Records provided —

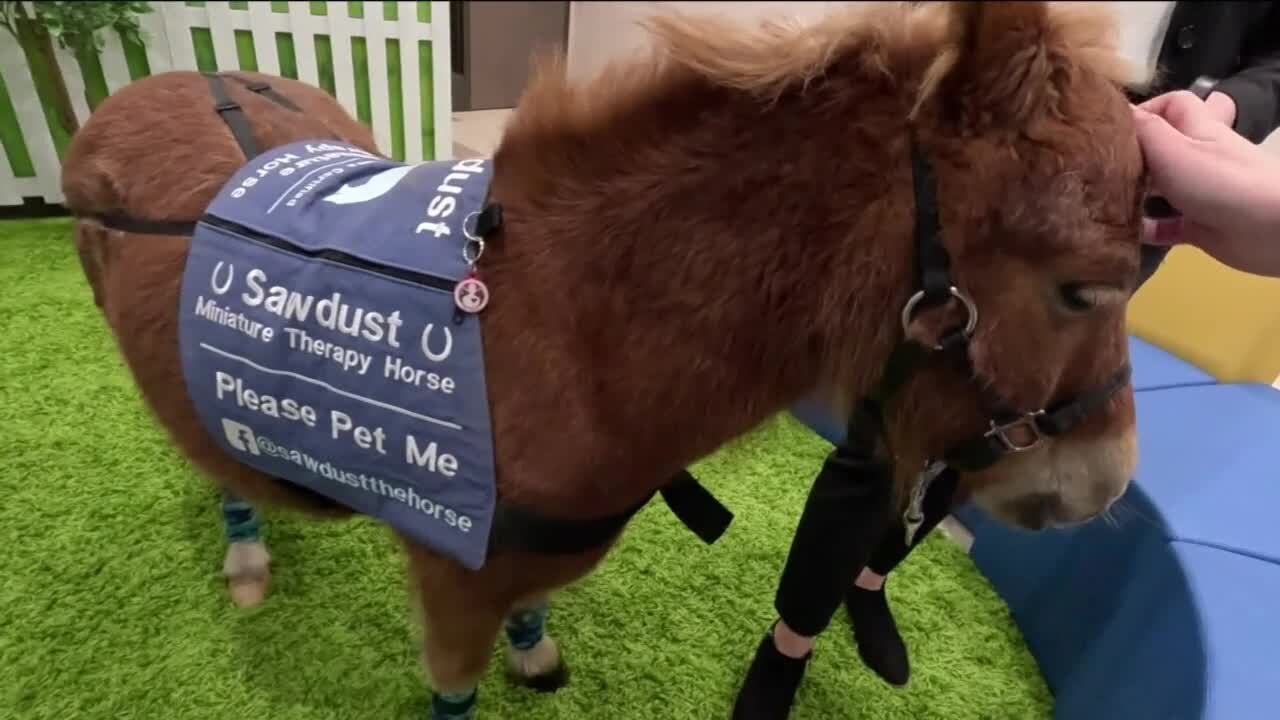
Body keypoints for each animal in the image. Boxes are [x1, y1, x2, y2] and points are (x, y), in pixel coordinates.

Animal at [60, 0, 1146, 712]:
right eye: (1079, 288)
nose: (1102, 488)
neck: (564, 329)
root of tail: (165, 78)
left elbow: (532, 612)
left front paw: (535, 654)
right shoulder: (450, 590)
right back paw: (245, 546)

...

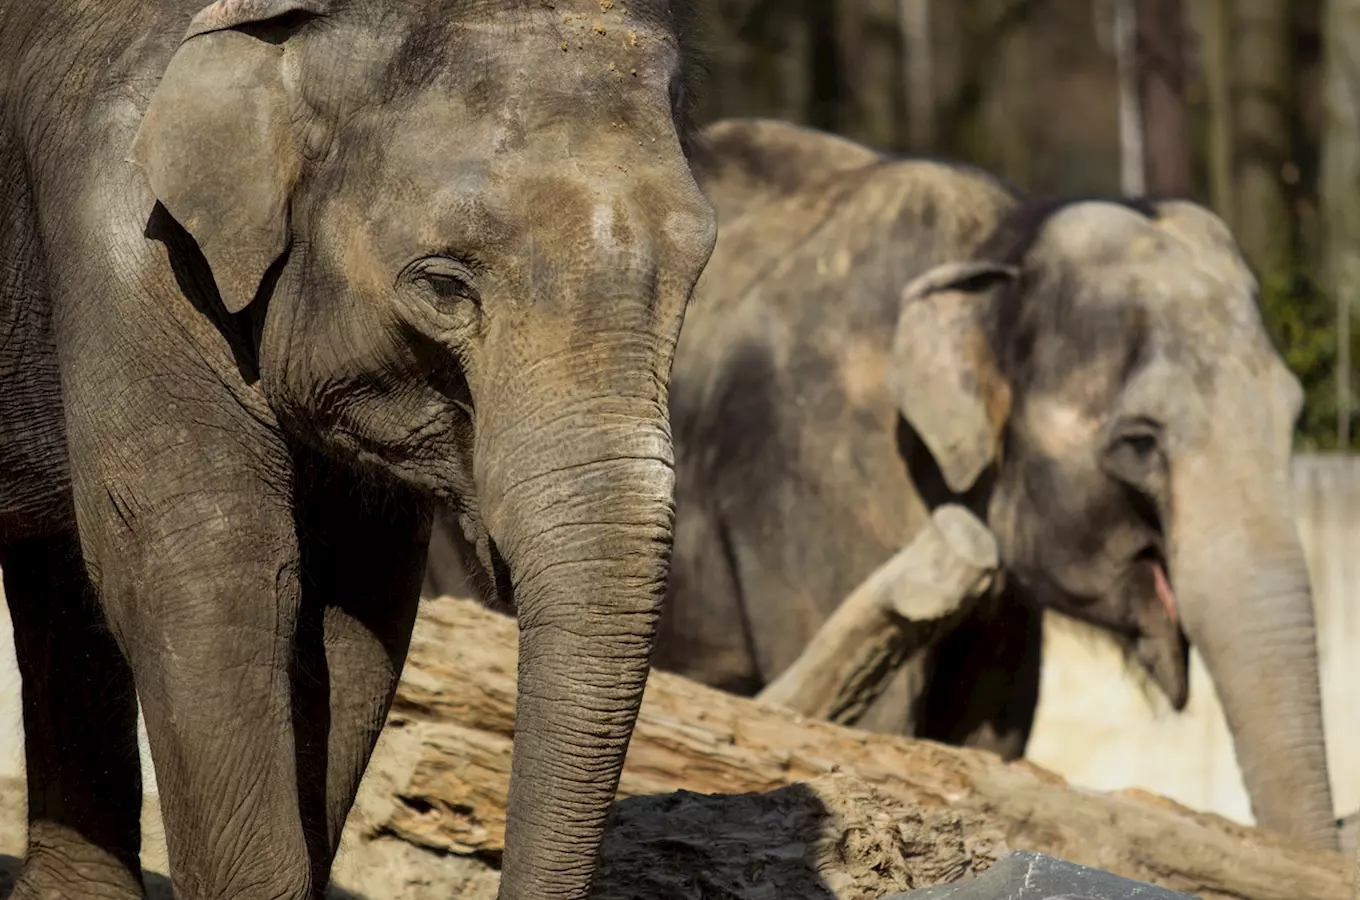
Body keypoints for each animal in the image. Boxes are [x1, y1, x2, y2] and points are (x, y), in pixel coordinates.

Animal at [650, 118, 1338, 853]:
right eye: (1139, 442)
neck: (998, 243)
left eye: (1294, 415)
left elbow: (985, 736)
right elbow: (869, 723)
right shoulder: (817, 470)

==

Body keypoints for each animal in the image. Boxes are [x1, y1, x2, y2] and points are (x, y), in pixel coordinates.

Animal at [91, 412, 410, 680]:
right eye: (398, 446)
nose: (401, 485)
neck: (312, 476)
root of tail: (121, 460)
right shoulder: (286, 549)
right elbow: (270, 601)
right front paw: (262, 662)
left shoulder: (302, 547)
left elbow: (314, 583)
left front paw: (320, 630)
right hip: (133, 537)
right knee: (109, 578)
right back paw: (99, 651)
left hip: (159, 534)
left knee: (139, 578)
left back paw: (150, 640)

Exercise brief — From the records above, determine how many lines hold "shoulder" and give only that number.

Output — 4